Comparative Investigation of Activity Rendering Utilizing Eevee, Cycles, and Radeon ProRender Procedures in Blender Applications

The rapid development of multimedia technology has significantly advanced 3D animation techniques, enabling the production of high-quality visual content across industries such as film, gaming, architecture, and product visualization. Rendering, as the final stage of the 3D production pipeline, plays a crucial role in determining both visual realism and production efficiency. This study compares the performance of three rendering engines—Eevee, Cycles, and Radeon ProRender—by evaluating rendering speed, visual quality, and memory efficiency in Blender. The objective is to provide practical insights for designers and digital content creators in selecting the most suitable rendering engine based on project requirements.

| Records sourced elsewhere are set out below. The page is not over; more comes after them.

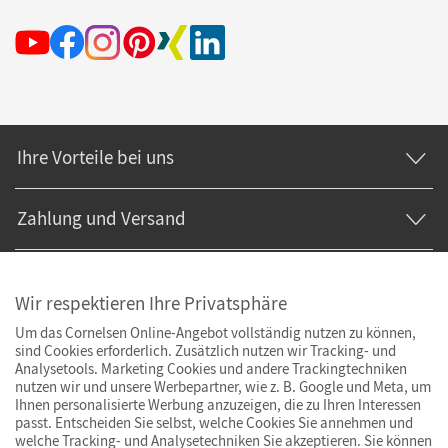
Ihre Vorteile bei uns
Zahlung und Versand
Wir respektieren Ihre Privatsphäre
Um das Cornelsen Online-Angebot vollständig nutzen zu können,
sind Cookies erforderlich. Zusätzlich nutzen wir Tracking- und
Analysetools. Marketing Cookies und andere Trackingtechniken
nutzen wir und unsere Werbepartner, wie z. B. Google und Meta, um
Ihnen personalisierte Werbung anzuzeigen, die zu Ihren Interessen
passt. Entscheiden Sie selbst, welche Cookies Sie annehmen und
welche Tracking- und Analysetechniken Sie akzeptieren. Sie können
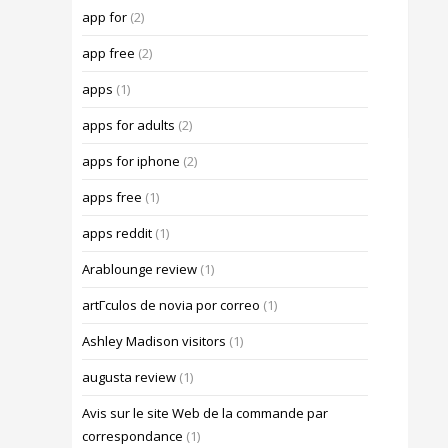
app for
(2)
app free
(2)
apps
(1)
apps for adults
(2)
apps for iphone
(2)
apps free
(1)
apps reddit
(1)
Arablounge review
(1)
artГ­culos de novia por correo
(1)
Ashley Madison visitors
(1)
augusta review
(1)
Avis sur le site Web de la commande par
correspondance
(1)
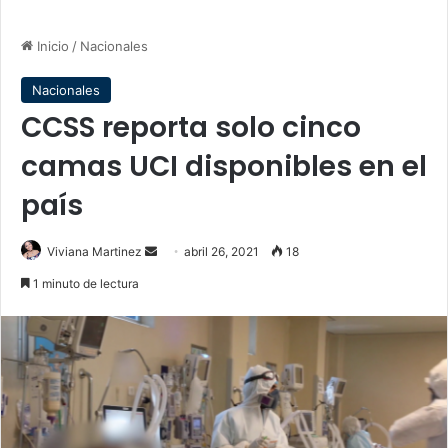
Inicio
/
Nacionales
Nacionales
CCSS reporta solo cinco
camas UCI disponibles en el
país
Send
Viviana Martinez
abril 26, 2021
18
an
1 minuto de lectura
email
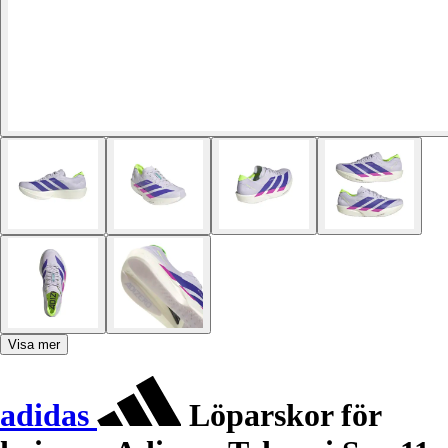
Visa mer
adidas
Löparskor för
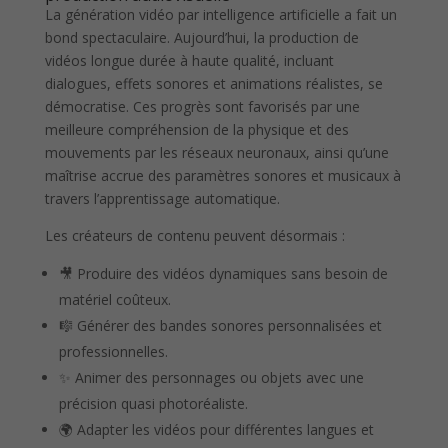
La génération vidéo par intelligence artificielle a fait un
bond spectaculaire. Aujourd’hui, la production de
vidéos longue durée à haute qualité, incluant
dialogues, effets sonores et animations réalistes, se
démocratise. Ces progrès sont favorisés par une
meilleure compréhension de la physique et des
mouvements par les réseaux neuronaux, ainsi qu’une
maîtrise accrue des paramètres sonores et musicaux à
travers l’apprentissage automatique.
Les créateurs de contenu peuvent désormais :
🎥 Produire des vidéos dynamiques sans besoin de
matériel coûteux.
🎼 Générer des bandes sonores personnalisées et
professionnelles.
✨ Animer des personnages ou objets avec une
précision quasi photoréaliste.
🌍 Adapter les vidéos pour différentes langues et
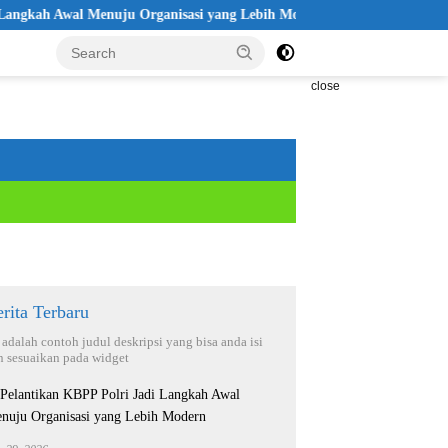
h Awal Menuju Organisasi yang Lebih Modern
Seleksi Akpol 2
close
rita Terbaru
i adalah contoh judul deskripsi yang bisa anda isi
n sesuaikan pada widget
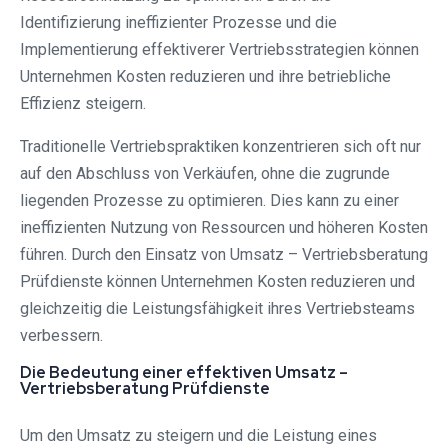
Identifizierung ineffizienter Prozesse und die
Implementierung effektiverer Vertriebsstrategien können
Unternehmen Kosten reduzieren und ihre betriebliche
Effizienz steigern.
Traditionelle Vertriebspraktiken konzentrieren sich oft nur
auf den Abschluss von Verkäufen, ohne die zugrunde
liegenden Prozesse zu optimieren. Dies kann zu einer
ineffizienten Nutzung von Ressourcen und höheren Kosten
führen. Durch den Einsatz von Umsatz – Vertriebsberatung
Prüfdienste können Unternehmen Kosten reduzieren und
gleichzeitig die Leistungsfähigkeit ihres Vertriebsteams
verbessern.
Die Bedeutung einer effektiven Umsatz –
Vertriebsberatung Prüfdienste
Um den Umsatz zu steigern und die Leistung eines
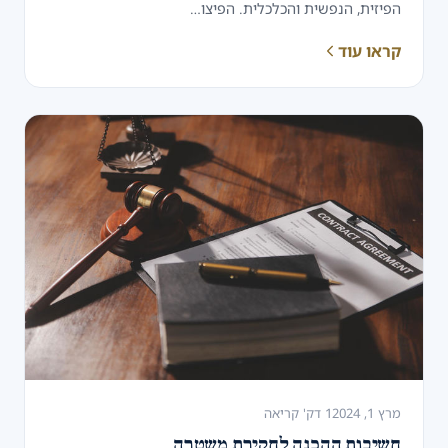
הפיזית, הנפשית והכלכלית. הפיצו…
קראו עוד
מרץ 1, 2024
1 דק' קריאה
חשיבות ההכנה לחקירת משטרה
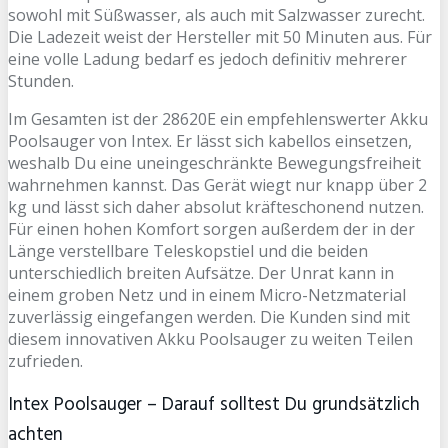
sowohl mit Süßwasser, als auch mit Salzwasser zurecht.
Die Ladezeit weist der Hersteller mit 50 Minuten aus. Für
eine volle Ladung bedarf es jedoch definitiv mehrerer
Stunden.
Im Gesamten ist der 28620E ein empfehlenswerter Akku
Poolsauger von Intex. Er lässt sich kabellos einsetzen,
weshalb Du eine uneingeschränkte Bewegungsfreiheit
wahrnehmen kannst. Das Gerät wiegt nur knapp über 2
kg und lässt sich daher absolut kräfteschonend nutzen.
Für einen hohen Komfort sorgen außerdem der in der
Länge verstellbare Teleskopstiel und die beiden
unterschiedlich breiten Aufsätze. Der Unrat kann in
einem groben Netz und in einem Micro-Netzmaterial
zuverlässig eingefangen werden. Die Kunden sind mit
diesem innovativen Akku Poolsauger zu weiten Teilen
zufrieden.
Intex Poolsauger – Darauf solltest Du grundsätzlich
achten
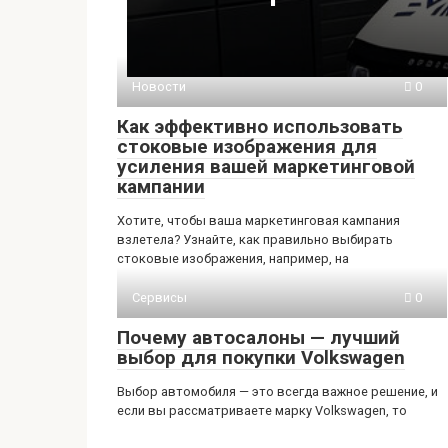
Новости
0
Как эффективно использовать
стоковые изображения для
усиления вашей маркетинговой
кампании
Хотите, чтобы ваша маркетинговая кампания
взлетела? Узнайте, как правильно выбирать
стоковые изображения, например, на
Сервисы
0
Почему автосалоны — лучший
выбор для покупки Volkswagen
Выбор автомобиля — это всегда важное решение, и
если вы рассматриваете марку Volkswagen, то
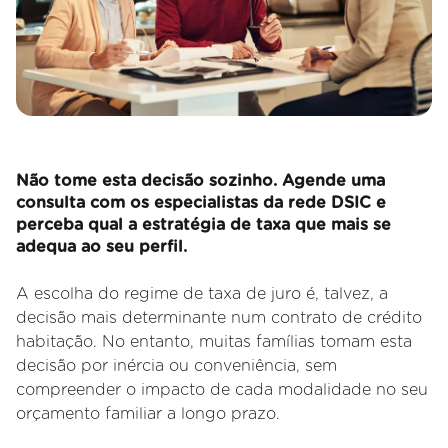
Não tome esta decisão sozinho. Agende uma
consulta com os especialistas da rede DSIC e
perceba qual a estratégia de taxa que mais se
adequa ao seu perfil.
A escolha do regime de taxa de juro é, talvez, a
decisão mais determinante num contrato de crédito
habitação. No entanto, muitas famílias tomam esta
decisão por inércia ou conveniência, sem
compreender o impacto de cada modalidade no seu
orçamento familiar a longo prazo.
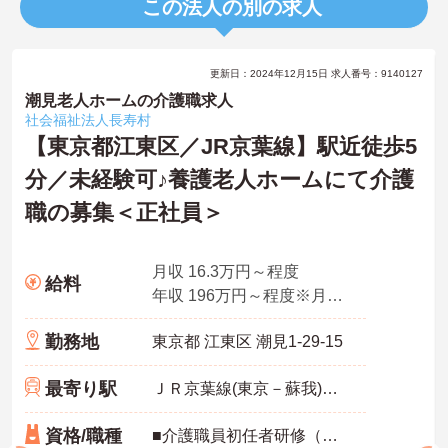
この法人の別の求人
更新日：2024年12月15日 求人番号：9140127
潮見老人ホームの介護職求人
社会福祉法人長寿村
【東京都江東区／JR京葉線】駅近徒歩5
分／未経験可♪養護老人ホームにて介護
職の募集＜正社員＞
月収 16.3万円～程度
給料
年収 196万円～程度※月収×12ヶ月
勤務地
東京都 江東区 潮見1-29-15
最寄り駅
ＪＲ京葉線(東京－蘇我)「潮見駅」徒歩5分
資格/職種
■介護職員初任者研修（ホームヘルパー2級）以上の資格 ■普通自動車運転免許 ■ワード・エクセル使用経験有りの方は尚可 ■経験不問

In this research, three identical 3D scenes were rendered using each of the three rendering engines under controlled experimental conditions. The comparison was conducted based on several parameters, including rendering time, output file size, shadow accuracy, lighting effects, and overall visual realism. Quantitative measurements were used to evaluate render speed and memory consumption, while qualitative analysis assessed differences in shadow detail, global illumination behavior, reflection accuracy, and material realism. The results indicate that Eevee outperforms the other engines in terms of rendering speed, making it highly suitable for real-time applications and projects requiring fast previews. Cycles produces the highest level of visual realism due to its physically based path-tracing algorithm, although it requires longer rendering time and higher computational resources. Meanwhile, Radeon ProRender demonstrates competitive performance, particularly in shadow quality and lighting effects, offering a balanced alternative between realism and efficiency. Based on the findings, Blender remains a flexible and effective platform. The choice of rendering engine should depend on whether speed, graphic quality, or memory optimization is prioritized.